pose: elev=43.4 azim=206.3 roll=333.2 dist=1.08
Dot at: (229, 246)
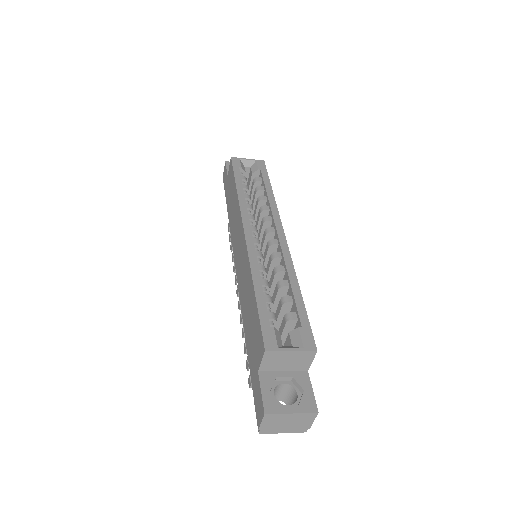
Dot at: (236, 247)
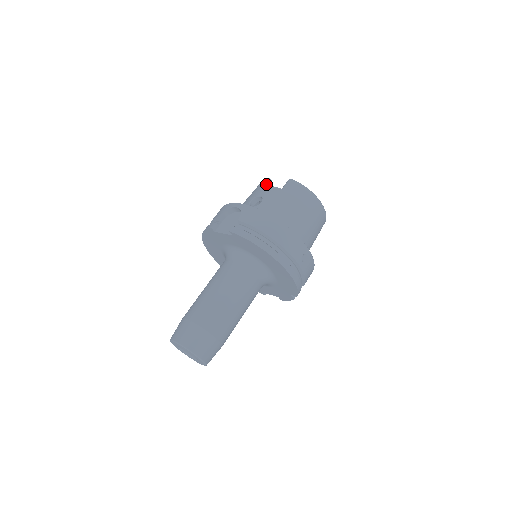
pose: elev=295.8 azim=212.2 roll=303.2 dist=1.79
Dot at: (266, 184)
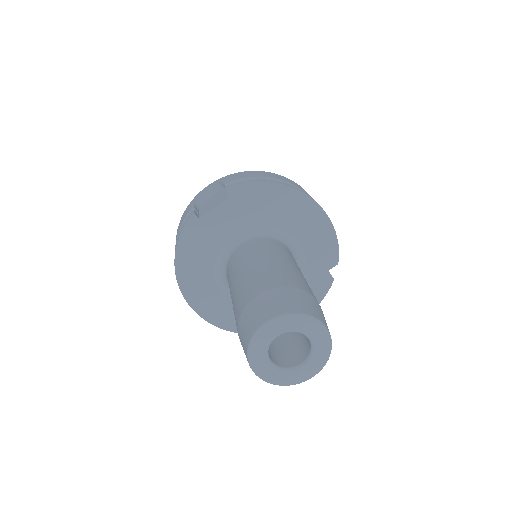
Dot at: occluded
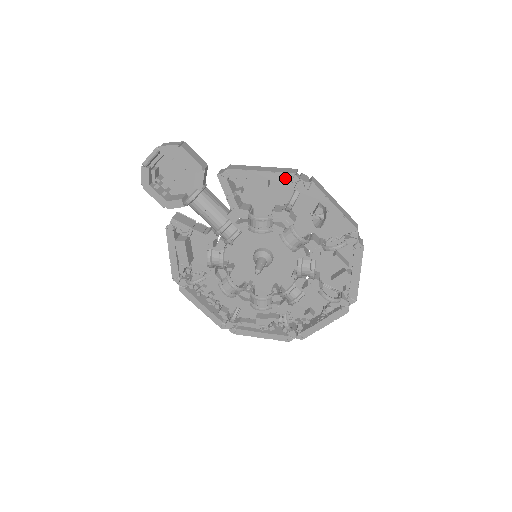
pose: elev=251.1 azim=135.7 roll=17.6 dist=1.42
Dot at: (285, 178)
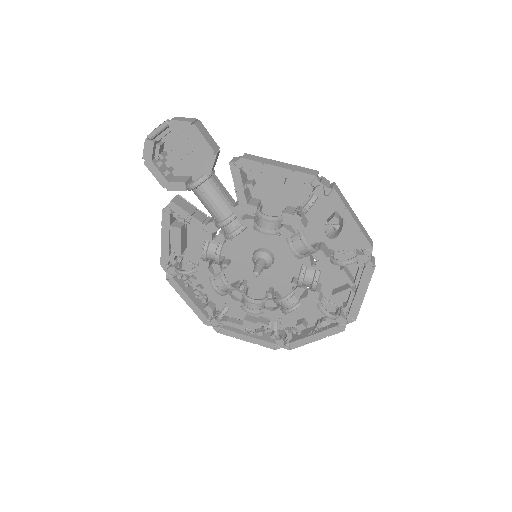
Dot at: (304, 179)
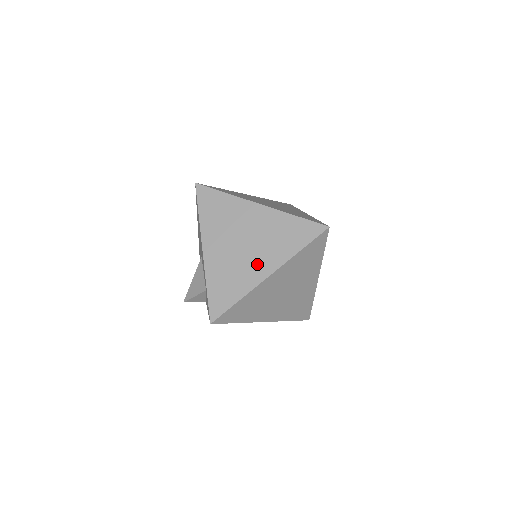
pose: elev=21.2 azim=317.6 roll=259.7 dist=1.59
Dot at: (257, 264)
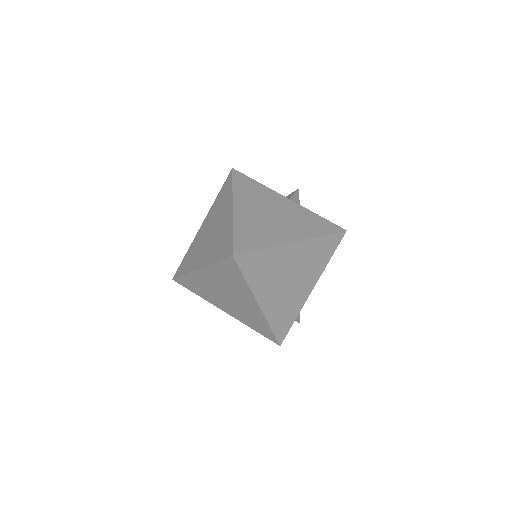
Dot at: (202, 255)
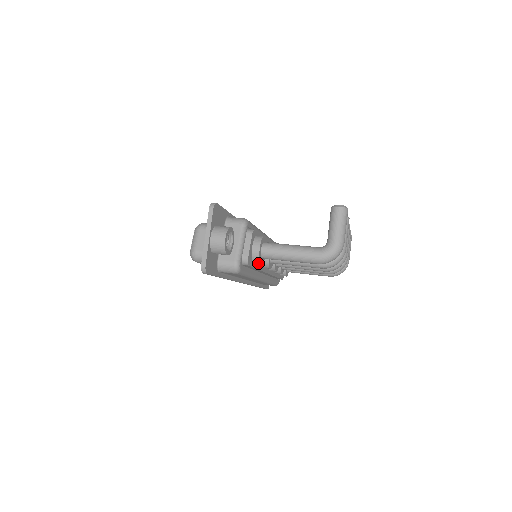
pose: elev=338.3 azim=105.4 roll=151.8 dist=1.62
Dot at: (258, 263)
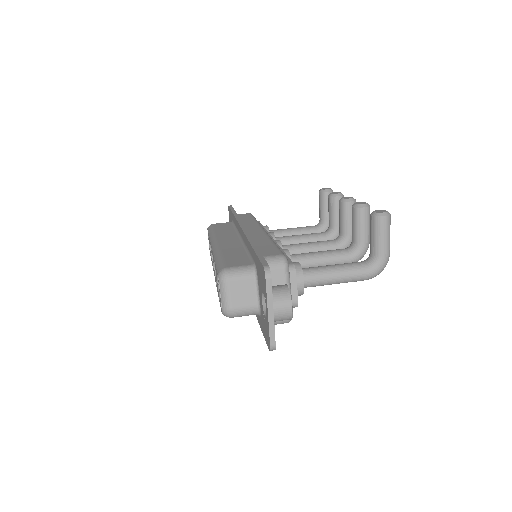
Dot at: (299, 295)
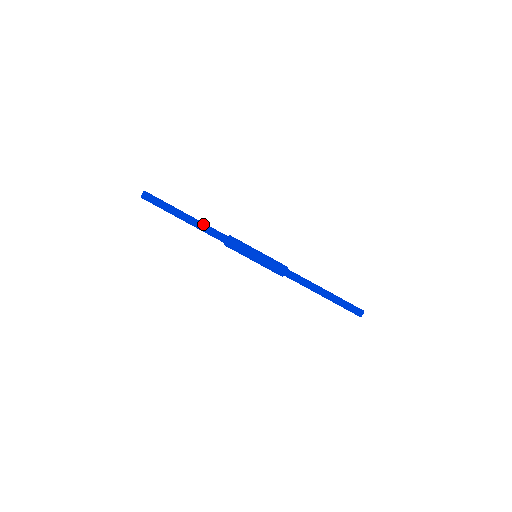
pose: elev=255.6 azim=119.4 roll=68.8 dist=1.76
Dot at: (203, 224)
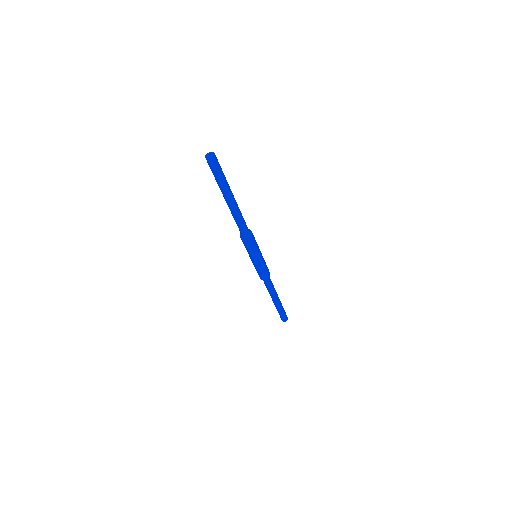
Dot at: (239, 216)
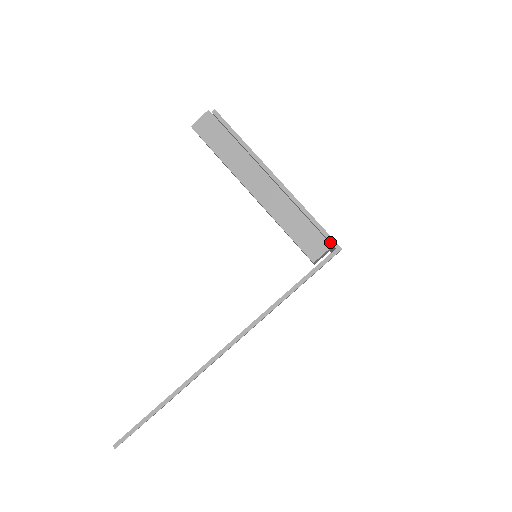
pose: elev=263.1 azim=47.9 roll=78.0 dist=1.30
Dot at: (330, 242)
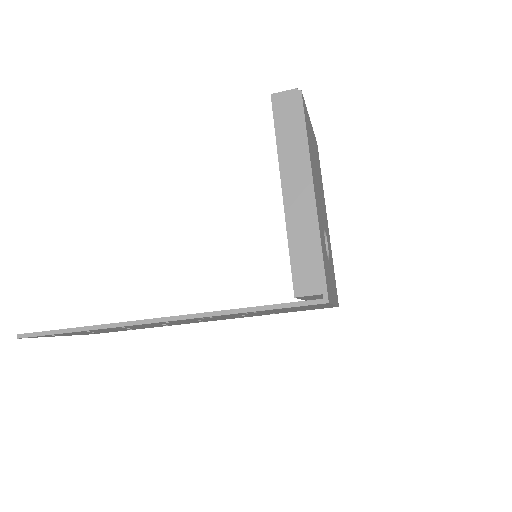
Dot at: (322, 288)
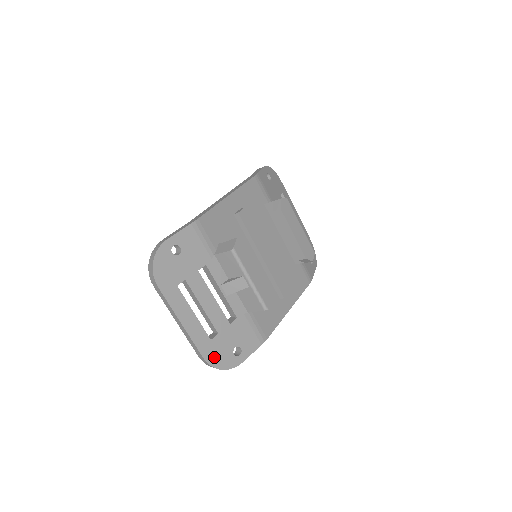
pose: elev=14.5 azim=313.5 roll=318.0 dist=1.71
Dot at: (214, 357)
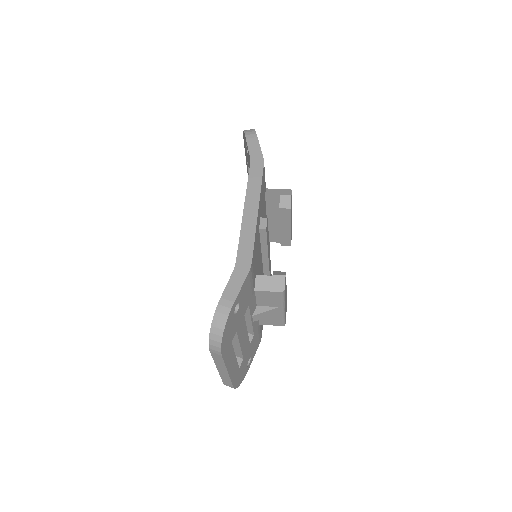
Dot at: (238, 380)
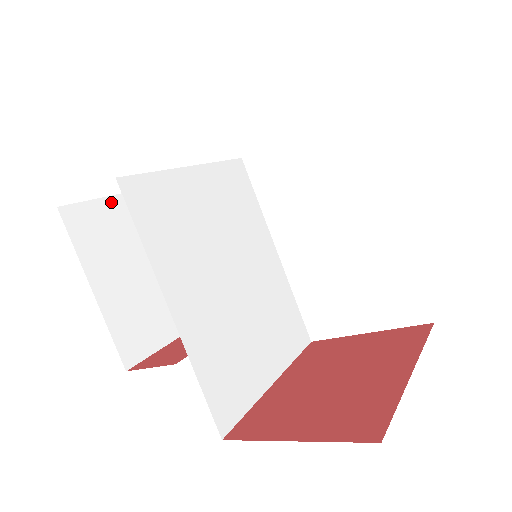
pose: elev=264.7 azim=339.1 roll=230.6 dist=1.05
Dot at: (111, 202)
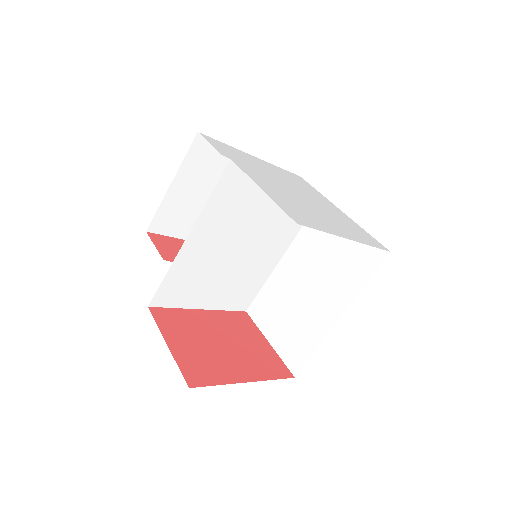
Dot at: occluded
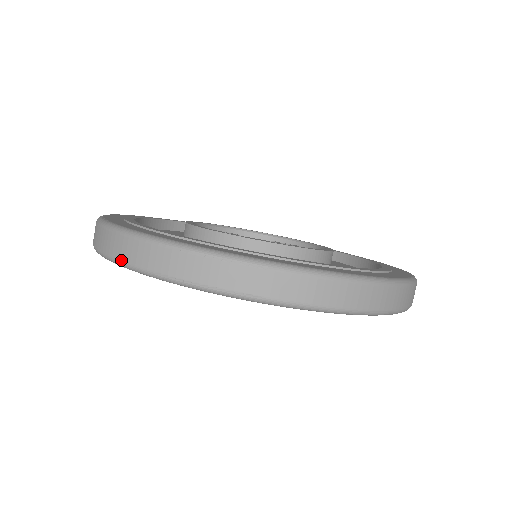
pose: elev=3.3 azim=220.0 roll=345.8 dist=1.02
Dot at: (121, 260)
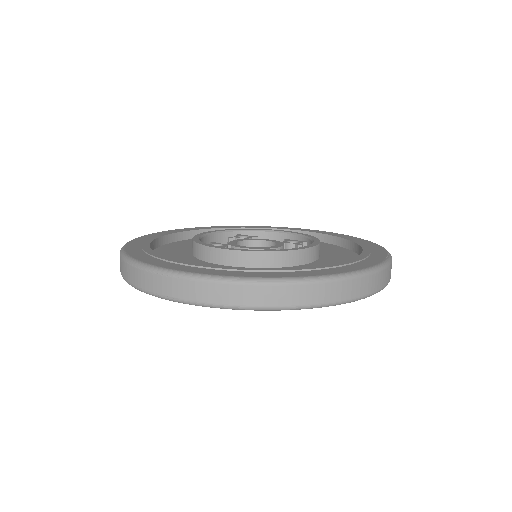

+++++

Objective: Reproduce the items verbatim, beginning with the line that contains "pose: elev=255.6 azim=119.4" and ending with the last of the items, both included. Omit the pictures.

Exercise answer:
pose: elev=255.6 azim=119.4 roll=68.8 dist=1.76
Dot at: (203, 224)
Dot at: (239, 216)
pose: elev=263.1 azim=47.9 roll=78.0 dist=1.30
Dot at: (330, 242)
Dot at: (322, 288)
pose: elev=14.5 azim=313.5 roll=318.0 dist=1.71
Dot at: (214, 357)
Dot at: (238, 380)
pose: elev=264.7 azim=339.1 roll=230.6 dist=1.05
Dot at: (111, 202)
Dot at: occluded
pose: elev=3.3 azim=220.0 roll=345.8 dist=1.02
Dot at: (121, 260)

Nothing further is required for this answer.